The paint shop was rebuilt for 7-Series assembly to accommodate the industry’s longest electrophoretically deposited paint drying line, measuring 787 ft. (240 m). Conventional driers are half the length.
Plant officials say the line needs to be so long because the wet-on-wet paint process requires slow heating followed by gradual cooling for a more durable paint job.
It takes 14 hours to paint the new 7-Series and about 50 hours to complete vehicle assembly, including quality checks.
Worker places BMW badge on hood of ’16 BMW 7-Series.
To reduce the inventory of parts on the plant floor, management switched to “material trains,” some of them self-driven, to haul racks of components wherever they are needed on the line.
Also for the 7-Series launch, camera gates were improved to ensure more thorough evaluations of each vehicle as it advances from station to station.

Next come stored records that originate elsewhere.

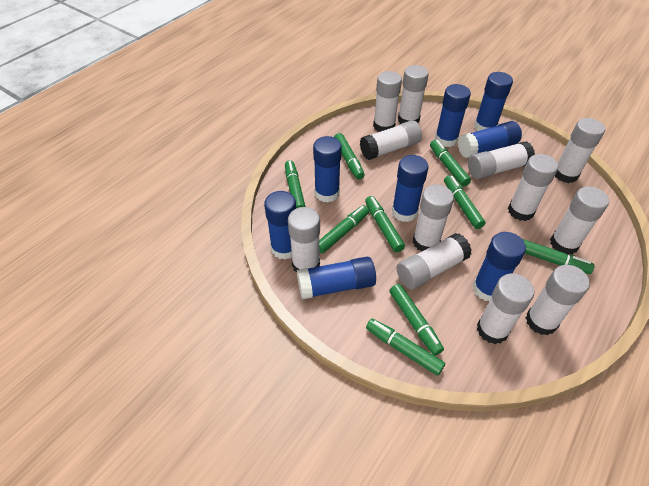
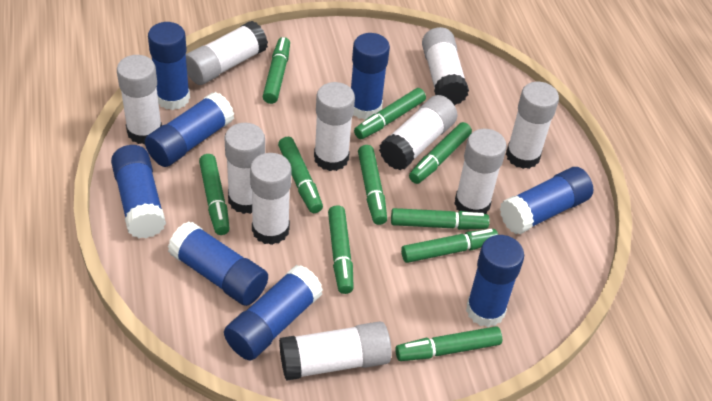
green marker: 9 -> 10
white glue stick: 12 -> 10

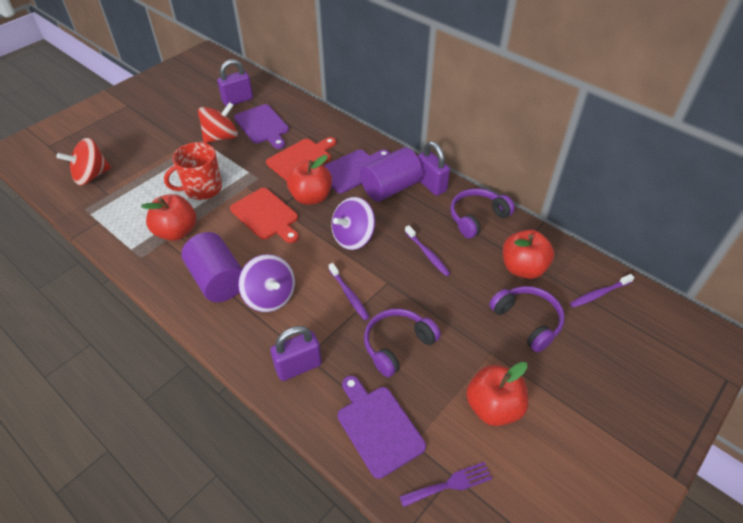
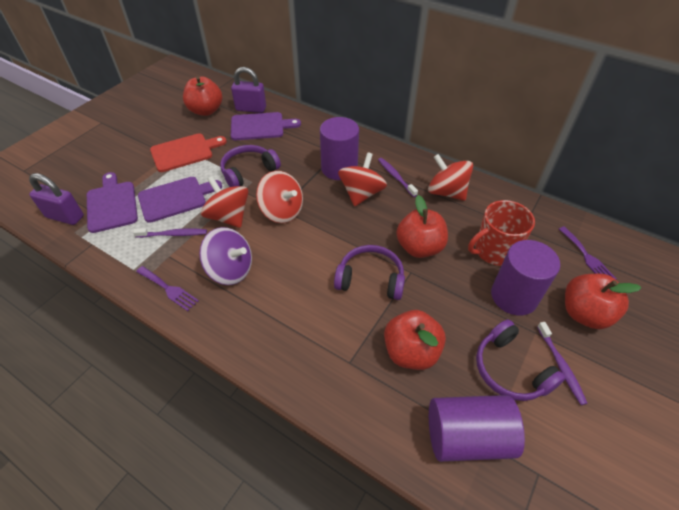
purple cylinder: 2 -> 3
purple fork: 1 -> 2
purple padlock: 3 -> 2
purple spinning top: 2 -> 1
red cutting board: 2 -> 1
red spinning top: 2 -> 4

There are three camera gates, and a car spends 82 seconds in each one as 3,500 scans are performed to ensure, for instance, holes in the body are plugged and fasteners, bolts and rivets are properly placed.
The plant floor has a semi-anechoic wind chamber to conduct acoustic analysis and identify unwanted noise within the cabin while the vehicle runs at speeds up to 162 mph (260 km/h) on a full chassis dynamometer.
The quality department also includes optical and tactile measuring stations to check gaps between body panels and to watch for deviations anywhere on the body.
For the first 1½ years after a new vehicle launches, the department will sample about 100 vehicles for detailed analysis, even assessing the quality and composition of door seals from suppliers.